Tyrosinase is a rate-limiting enzyme for controlling the production of melanin, thus we examined the effect of Nrf2 overexpression on tyrosinase (TYR) activity. Consistent with previous data, Nrf2 overexpression led to inhibition of TYR activity compared to the control group (lane 1: 100.0%, lane 2: 55.4%±9.2, lane 3: 44.6%±1.6) (Figure 1D). Similarly, the protein levels of TYR and tyrosinase-related protein 1 (TRP1) were significantly decreased by Nrf2 overexpression. The protein level of tyrosinase-related protein 2 (TRP2, dopachrome tautomerase) was not affected (Figure 1E). To confirm whether Nrf2 overexpression inhibits transcription of the TYR gene, we co-transduced NHEMs with an Nrf2-expressing adenovirus and a TYR promoter-luciferase reporter adenovirus. As expected, Nrf2 significantly inhibited TYR promoter activity (lane 1: 99.8%±5.0, lane 2: 16.4%±0.6, lane: 17.3%±2.1) (Figure 1F). Consistent with this result, Nrf2 overexpression led to the decrease of tyrosinase mRNA level in NHEMs (Figure S2). Together, these results suggest that Nrf2 negatively regulates pigmentation of melanocytes by modulating the expression of several melanogenic enzymes.
When NHEMs were treated with Nrf2 inducers such as tert-butylhydroquinone (tBHQ), sulforaphane and curcumin, nuclear translocation of Nrf2 was observed (Figure S5). In line with the negative role for Nrf2 in pigmentation, treatment of NHEMs with curcumin resulted in downregulation of TYR (Figure S6).

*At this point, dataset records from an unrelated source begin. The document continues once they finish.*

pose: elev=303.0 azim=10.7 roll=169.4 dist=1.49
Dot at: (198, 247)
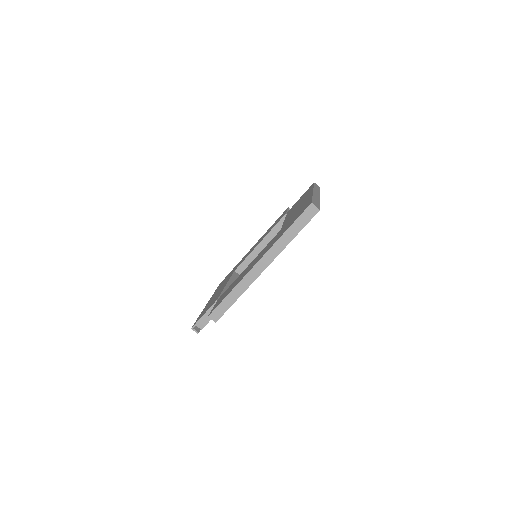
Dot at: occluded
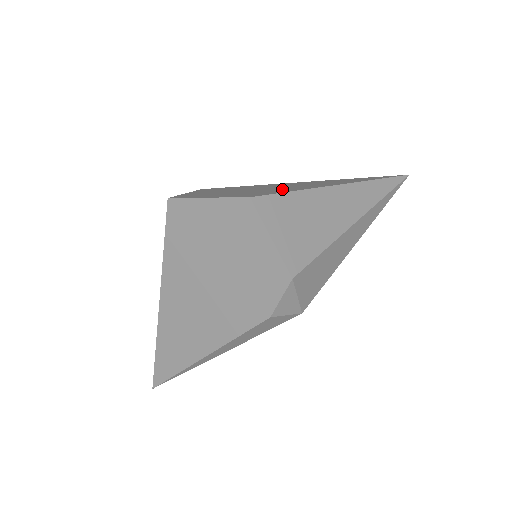
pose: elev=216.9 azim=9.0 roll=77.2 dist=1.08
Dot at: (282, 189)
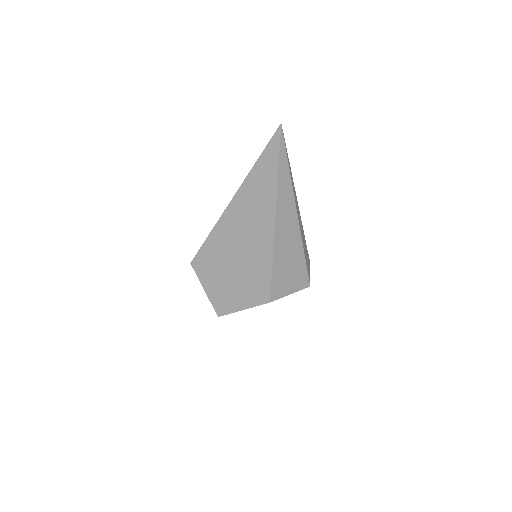
Dot at: (257, 257)
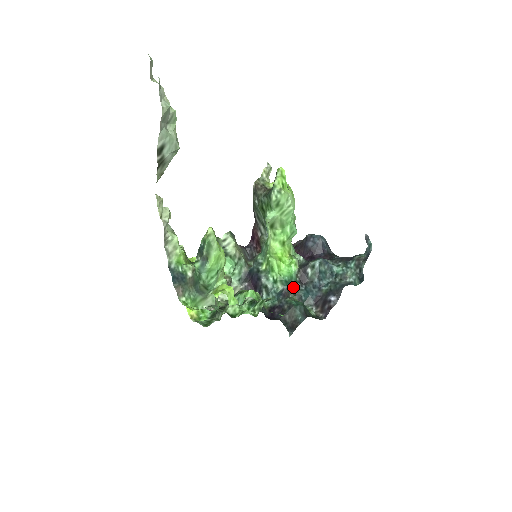
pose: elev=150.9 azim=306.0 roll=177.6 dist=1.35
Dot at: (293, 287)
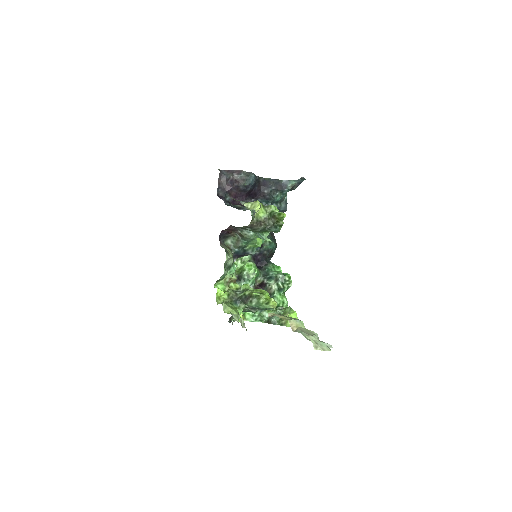
Dot at: occluded
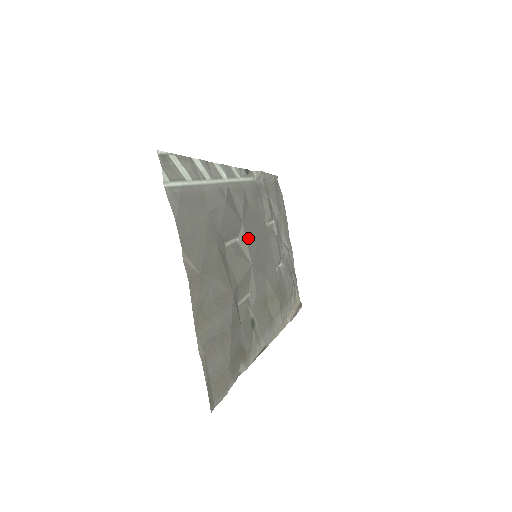
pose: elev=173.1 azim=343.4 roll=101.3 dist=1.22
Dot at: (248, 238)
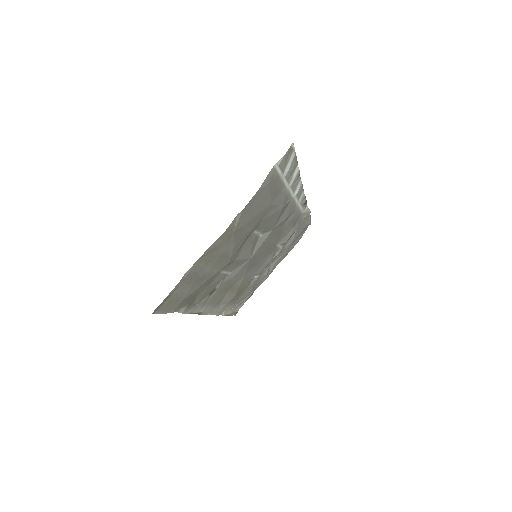
Dot at: (265, 241)
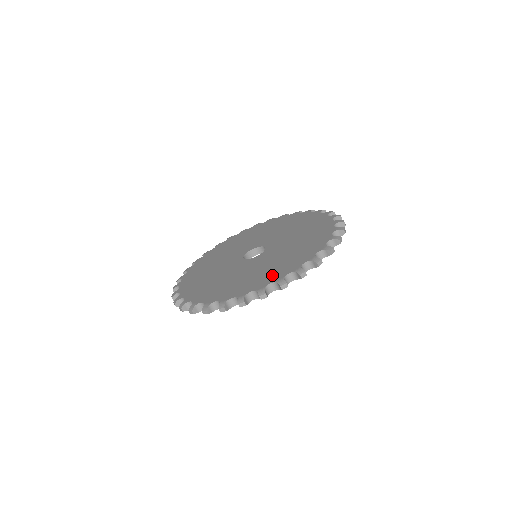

As Nrf2 activity is negatively regulated by Keap1, we next determined whether overexpression of Keap1 inhibited the effect of Nrf2 on melanogenesis. To this end, we co-transduced NHEMs with adenoviruses expressing Nrf2 and/or Keap1. First, we determined whether Keap1 could prevent the activation of Nrf2 in NHMCs. As Nrf2 activity is regulated by translocation to the nucleus, we assessed whether Keap1 could inhibit the nuclear translocation of Nrf2 in NHMCs. As expected, overexpression of Keap1 effectively prevented translocation of Nrf2 to the nucleus (Figure 2A). Next, we assessed the effect of Keap1 on Nrf2-induced depigmentation. As shown in Figure 2B, the Nrf2-induced decrease in melanin pigment levels was reversed by overexpression of Keap1 (lane 1: 100.0%, lane 2: 89.1%±4.3, lane 3: 118.8%±12.9, lane 4: 101.2%±8.7). In accordance with this result, Keap1 overexpression diminished Nrf2-induced downregulation of TYR activity (lane 1: 100.0%, lane 2: 42.3%±15.4, lane3: 131.7%±31.1, lane 4: 80.0±22.0) (Figure 2C). Similarly, overexpression of Keap1 reversed the effect of Nrf2 on protein levels of TYR and TRP-1 (Figure 2D). Finally, Keap1 overexpression blocked the decrease in TYR promoter activity caused by Nrf2 (lane 1: 100.0%±2.2, lane 2: 37.8%±0.8, lane3: 89.2%±5.4, lane 4: 93.6%±3.0) (Figure 2E).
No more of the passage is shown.